■ The input:
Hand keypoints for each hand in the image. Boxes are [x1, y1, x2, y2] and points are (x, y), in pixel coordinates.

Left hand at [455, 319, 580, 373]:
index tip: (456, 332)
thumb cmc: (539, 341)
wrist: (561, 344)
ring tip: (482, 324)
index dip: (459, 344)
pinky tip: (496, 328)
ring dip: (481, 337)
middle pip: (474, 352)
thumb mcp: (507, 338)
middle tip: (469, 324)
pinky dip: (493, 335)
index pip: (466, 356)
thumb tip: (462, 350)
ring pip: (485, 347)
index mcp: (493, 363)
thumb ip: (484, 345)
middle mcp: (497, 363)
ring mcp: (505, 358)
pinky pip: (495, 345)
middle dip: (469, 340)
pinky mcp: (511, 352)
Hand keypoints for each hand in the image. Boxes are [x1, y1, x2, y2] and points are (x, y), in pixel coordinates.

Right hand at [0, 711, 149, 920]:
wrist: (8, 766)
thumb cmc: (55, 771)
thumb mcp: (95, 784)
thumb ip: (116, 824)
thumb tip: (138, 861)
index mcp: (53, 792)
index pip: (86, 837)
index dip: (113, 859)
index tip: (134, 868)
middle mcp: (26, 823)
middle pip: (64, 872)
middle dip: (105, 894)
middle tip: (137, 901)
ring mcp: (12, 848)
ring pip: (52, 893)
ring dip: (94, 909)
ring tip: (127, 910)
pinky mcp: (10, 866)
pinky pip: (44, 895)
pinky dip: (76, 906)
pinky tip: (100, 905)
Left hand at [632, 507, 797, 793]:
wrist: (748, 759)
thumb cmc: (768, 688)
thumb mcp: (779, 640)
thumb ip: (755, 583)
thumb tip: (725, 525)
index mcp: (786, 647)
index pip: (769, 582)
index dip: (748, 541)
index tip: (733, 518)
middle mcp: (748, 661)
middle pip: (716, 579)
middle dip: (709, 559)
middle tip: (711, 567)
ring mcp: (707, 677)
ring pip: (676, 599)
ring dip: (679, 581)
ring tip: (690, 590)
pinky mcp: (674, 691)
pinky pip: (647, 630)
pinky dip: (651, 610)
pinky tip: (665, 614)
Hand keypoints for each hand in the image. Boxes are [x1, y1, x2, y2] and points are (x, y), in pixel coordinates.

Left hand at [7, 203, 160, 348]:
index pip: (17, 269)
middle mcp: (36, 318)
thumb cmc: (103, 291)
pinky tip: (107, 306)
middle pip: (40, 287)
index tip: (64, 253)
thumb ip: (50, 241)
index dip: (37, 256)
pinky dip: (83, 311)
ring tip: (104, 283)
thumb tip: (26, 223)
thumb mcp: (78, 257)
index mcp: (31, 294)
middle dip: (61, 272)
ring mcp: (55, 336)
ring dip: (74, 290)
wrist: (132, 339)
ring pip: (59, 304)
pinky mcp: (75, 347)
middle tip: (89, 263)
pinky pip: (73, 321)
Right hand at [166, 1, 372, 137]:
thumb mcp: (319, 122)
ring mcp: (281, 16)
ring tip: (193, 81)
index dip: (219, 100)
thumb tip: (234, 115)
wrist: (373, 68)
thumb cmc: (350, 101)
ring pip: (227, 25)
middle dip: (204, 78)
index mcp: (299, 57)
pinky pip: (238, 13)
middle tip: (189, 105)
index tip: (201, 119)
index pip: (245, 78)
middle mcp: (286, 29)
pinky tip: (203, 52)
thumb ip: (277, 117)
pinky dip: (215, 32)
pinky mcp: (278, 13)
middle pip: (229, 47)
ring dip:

■ Assigned task:
Begin with the line that contains "index mcp: (299, 57)" and set down each line exactly until the records above end, including the final line.

■ Result of the task:
index mcp: (299, 57)
pinky pip: (238, 13)
middle tip: (189, 105)
index tip: (201, 119)
index pip: (245, 78)
middle mcp: (286, 29)
pinky tip: (203, 52)
thumb ip: (277, 117)
pinky dip: (215, 32)
pinky mcp: (278, 13)
middle pip: (229, 47)
ring dip:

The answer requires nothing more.